In the United States, Inspra is indicated to improve survival of stable patients with left ventricular systolic dysfunction ( ejection fraction less than or equal to 40% ) and clinical evidence of congestive heart failure ( CHF ) after an acute myocardial infarction.
Eplerenone is also indicated for the treatment of hypertension. Eplerenone may be used alone or in combination with other antihypertensive agents.
Eplerenone is contraindicated in all patients with serum potassium greater than 5.5 mEq/L at initiation, creatinine clearance less than or equal to 30 mL/min, or concomitant administration of strong CYP3A4 inhibitors.
Eplerenone is also contraindicated for the treatment of hypertension in patients with type 2 diabetes with microalbuminuria, serum creatinine greater than 2.0 mg/dL in males or greater than 1.8 mg/dL in females, creatinine clearance less than 50 mL/min, or concomitant administration of potassium supplements or potassium sparing diuretics.
Serum potassium should be measured before initiating eplerenone therapy, within the first week, and at one month after the start of treatment or dose adjustment. Serum potassium should be assessed periodically thereafter, especially in patients at risk for the development of hyperkalemia such as elderly patients with renal insufficiency and patients with type 2 diabetes and microalbuminuria.
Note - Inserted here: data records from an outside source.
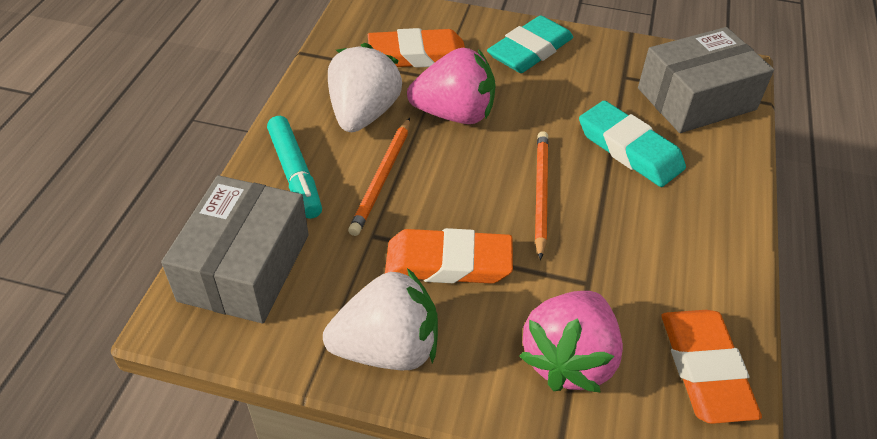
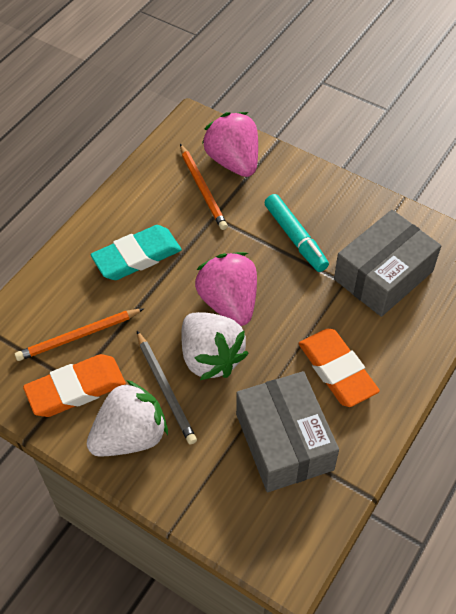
grey pencil: none = 0 -> [137,331,197,444] = 1
orange eraser: [368,28,465,68] [385,228,513,284] [661,310,762,424] = 3 -> [23,354,126,417] [298,329,380,407] = 2
turquoise eraser: [487,15,573,73] [579,100,686,187] = 2 -> [91,225,182,280] = 1

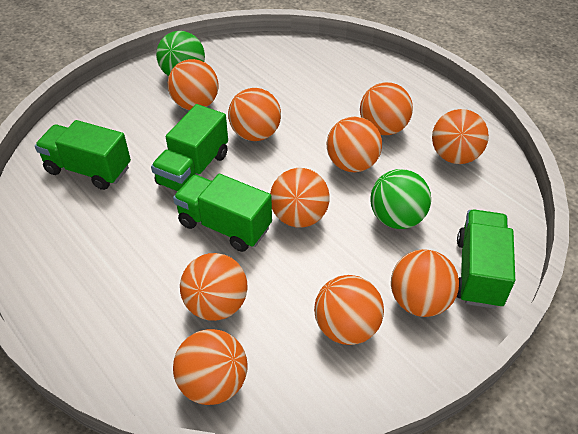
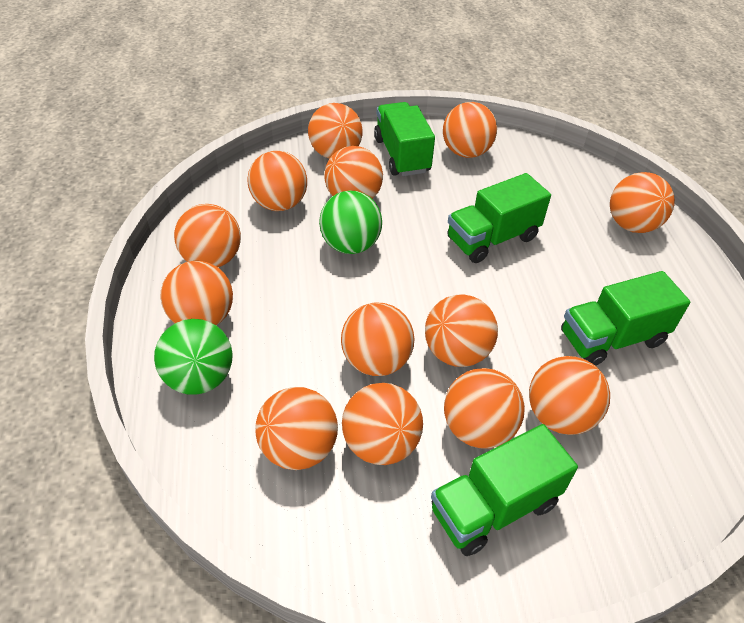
orange ball: [168,59,218,110] [173,329,248,405] [180,253,247,321] [228,88,281,141] [270,168,330,228] [314,275,384,345] [327,117,382,172] [360,82,413,135] [391,249,459,317] [432,109,489,164] = 10 -> [161,261,233,325] [174,204,241,267] [247,151,307,211] [255,387,338,470] [308,103,362,159] [324,146,383,199] [341,302,414,376] [342,383,423,465] [425,294,498,367] [443,102,497,158] [444,368,525,448] [529,356,610,435] [610,172,675,233] = 13

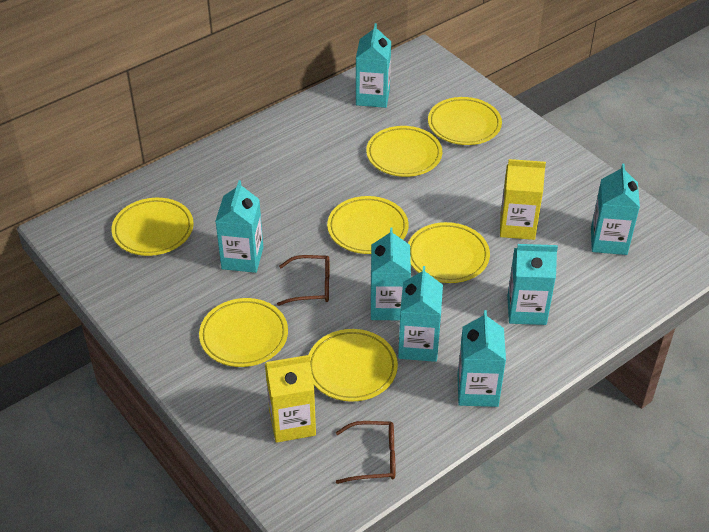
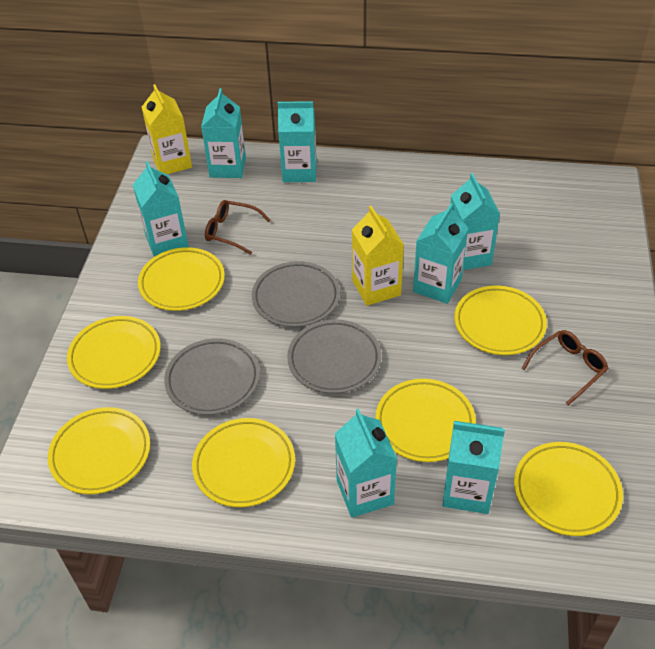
grey plate: none = 0 -> [164,338,260,415] [252,261,340,327] [287,319,381,394] = 3

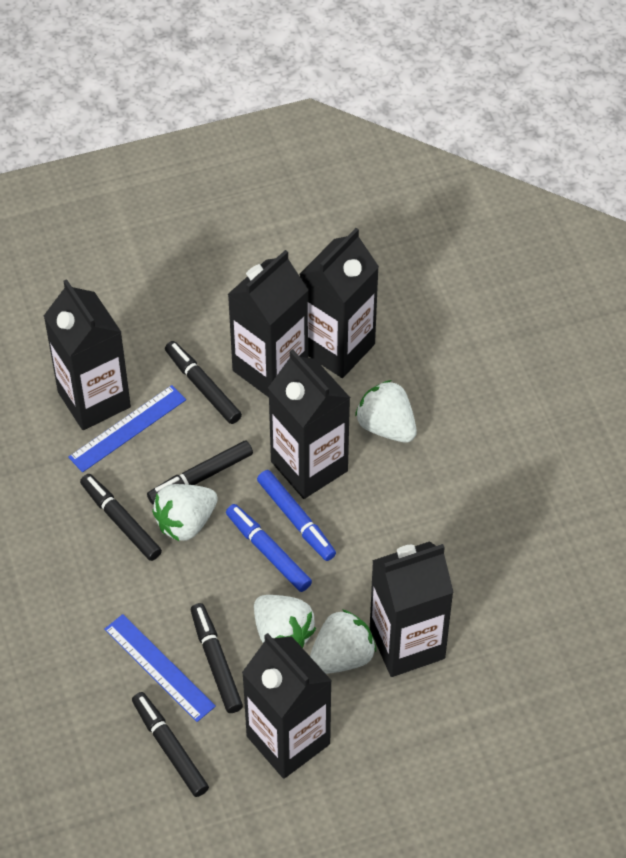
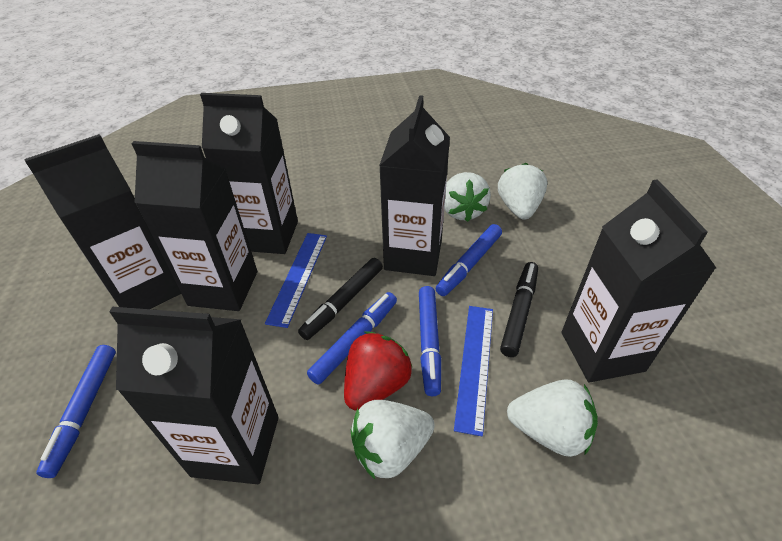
black marker: [80,474,162,561] [132,692,209,797] [147,441,253,504] [165,341,242,424] [191,603,243,713] = 5 -> [298,258,383,340] [500,262,538,357] = 2
blue marker: [226,504,312,592] [257,470,336,561] = 2 -> [36,345,116,478] [307,292,397,385] [419,286,441,396] [436,224,502,296] = 4
red strawberry: none = 0 -> [344,331,412,411] = 1

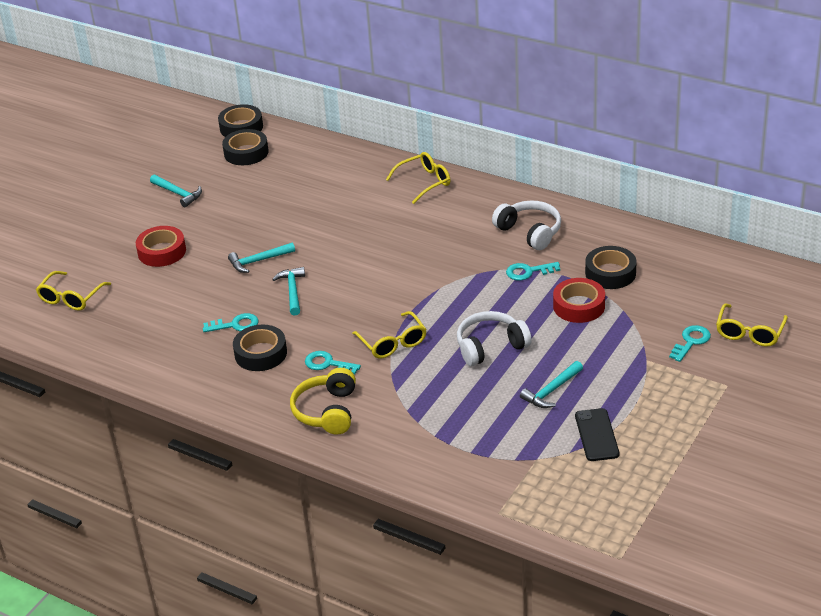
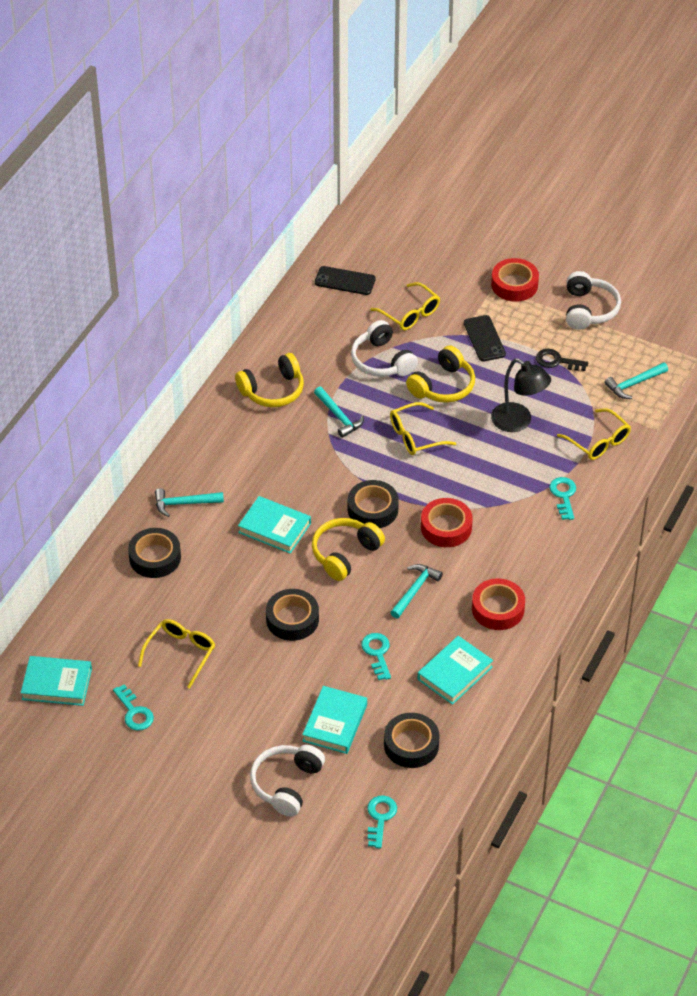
black key: none = 0 -> [536,349,588,371] = 1
black lamp: none = 0 -> [491,358,551,432] = 1
black phone: [575,408,619,461] = 1 -> [315,266,376,295] [464,315,506,361] = 2
red tape: [136,226,186,267] [553,278,605,323] = 2 -> [421,498,473,547] [472,578,525,630] [491,258,539,302] = 3
turquoise book: none = 0 -> [21,656,92,706] [238,496,311,554] [302,686,367,754] [418,636,493,705] = 4
white headphones: [457,311,532,366] [492,200,561,250] = 2 -> [250,745,325,817] [351,320,418,377] [566,271,621,330] = 3
yellow headphones: [290,368,356,435] = 1 -> [235,353,304,407] [312,518,385,581] [406,345,475,403] = 3

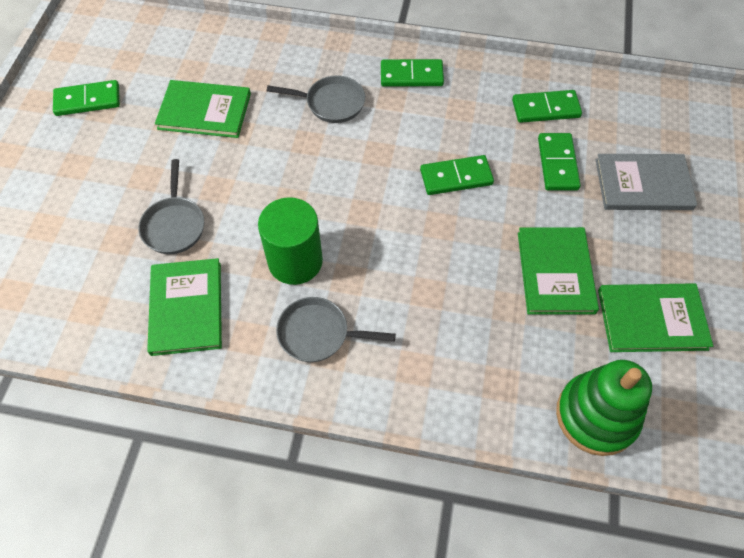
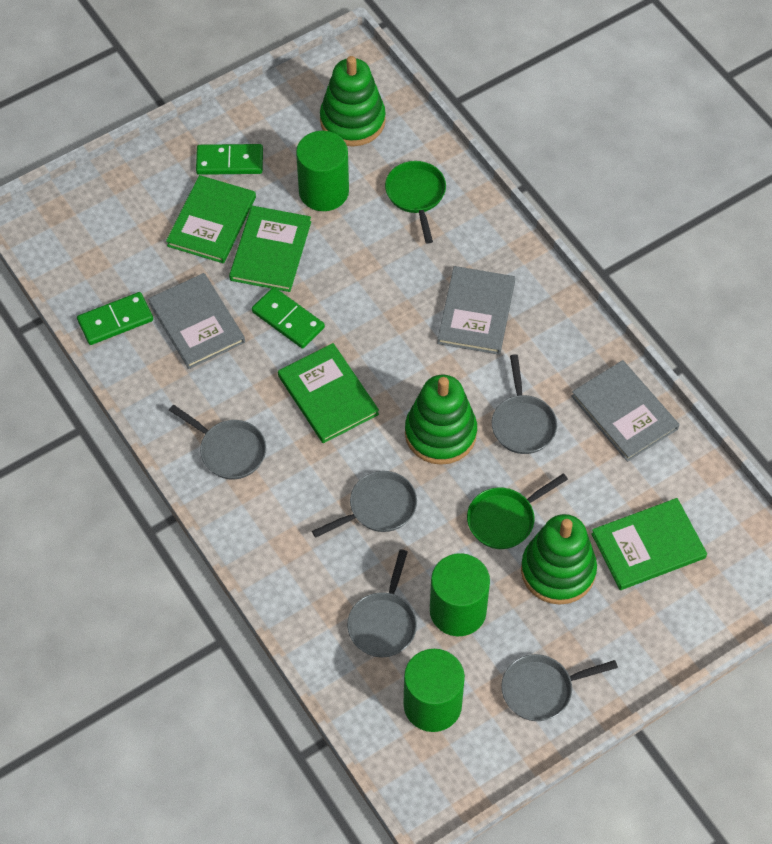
green cylinder: [258,197,323,285] = 1 -> [296,131,349,211] [404,649,465,732] [430,553,490,636] = 3
green domino: [53,80,120,116] [381,59,444,86] [420,155,494,195] [512,90,582,123] [538,133,581,190] = 5 -> [77,292,153,345] [196,144,263,175] [252,287,325,349] = 3
green pan: none = 0 -> [385,161,446,243] [467,473,568,549] = 2
green stacking toy: [556,360,652,456] = 1 -> [320,56,386,146] [405,375,477,465] [521,514,597,605] = 3
grey book: [596,154,697,210] = 1 -> [148,273,245,369] [437,266,515,355] [571,360,680,462] = 3
grey pan: [138,159,204,254] [267,75,365,123] [276,297,396,362] = 3 -> [169,405,266,479] [312,471,417,538] [347,549,417,657] [492,354,557,454] [501,654,618,721] = 5

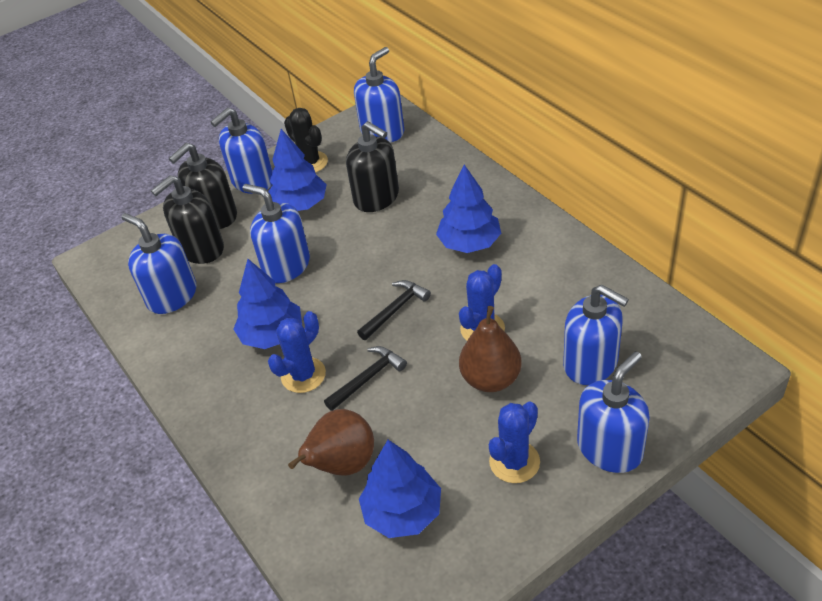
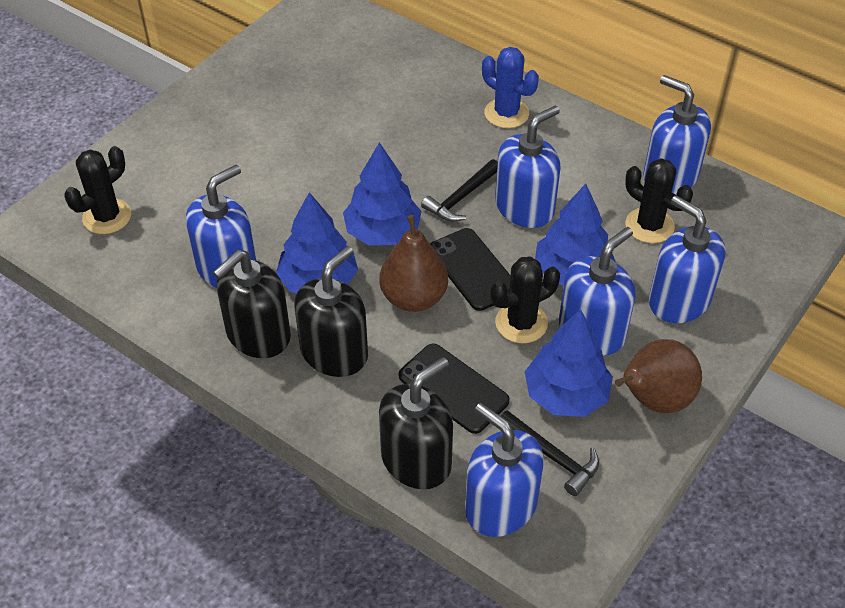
black cactus: [284,108,328,173] = 1 -> [64,146,131,234] [490,256,560,343] [625,158,693,243] = 3
black phone: none = 0 -> [399,343,510,434] [430,228,511,311] = 2
blue cactus: [268,311,326,393] [459,264,505,341] [489,402,540,483] = 3 -> [482,47,539,128] = 1

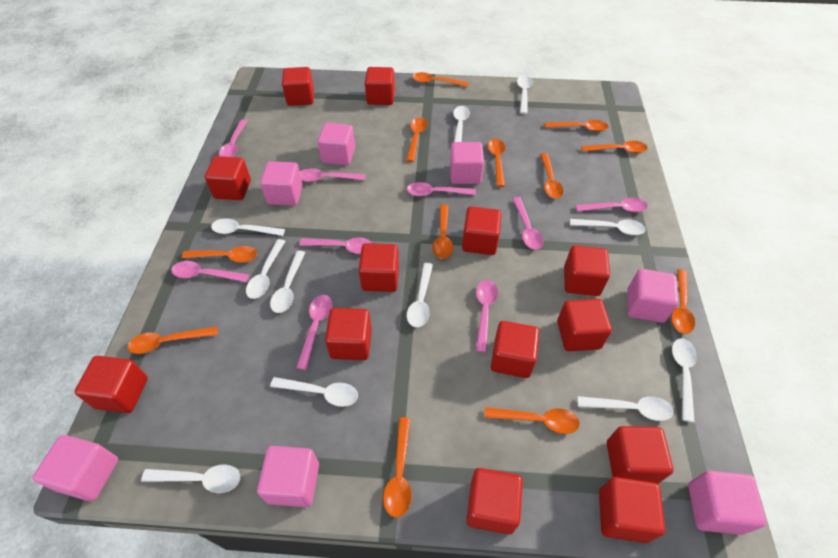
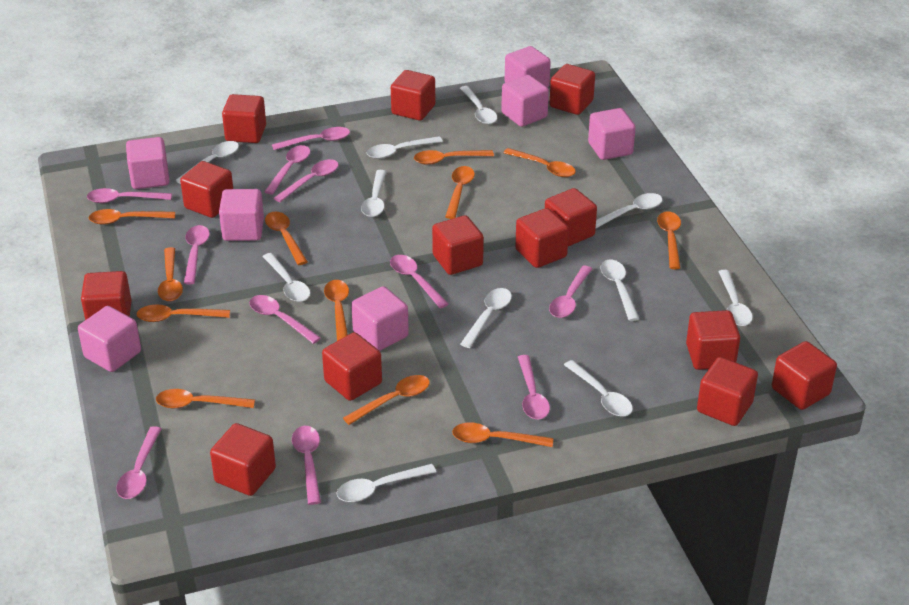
pink spoon: [171,261,250,282] [219,119,247,157] [296,295,332,370] [299,238,373,254] [300,168,365,182] [407,182,476,196] [476,280,498,353] [513,197,543,250] [575,198,648,212] = 9 -> [87,188,172,203] [116,426,161,499] [184,225,210,285] [249,295,321,344] [264,145,310,195] [272,127,350,150] [274,159,339,202] [292,426,321,505] [390,255,448,309] [518,355,550,419] [549,266,592,318] = 11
Most common adverse reactions ( greater than 2% and more frequent than with placebo ) in patients with CHF post-myocardial infarction: hyperkalemia and increased creatinine. Most common adverse reactions ( greater than or equal to 2% and more frequent than with placebo ) in hypertensive patients: dizziness, diarrhea, coughing, fatigue and flu-like symptoms.
In the European Union ( EU ), Eplerenone is indicated to reduce the risk of cardiovascular mortality and morbidity in stable patients with left ventricular dysfunction ( LVEF less than or equal to 40% ) and clinical evidence of heart failure after recent myocardial infarction.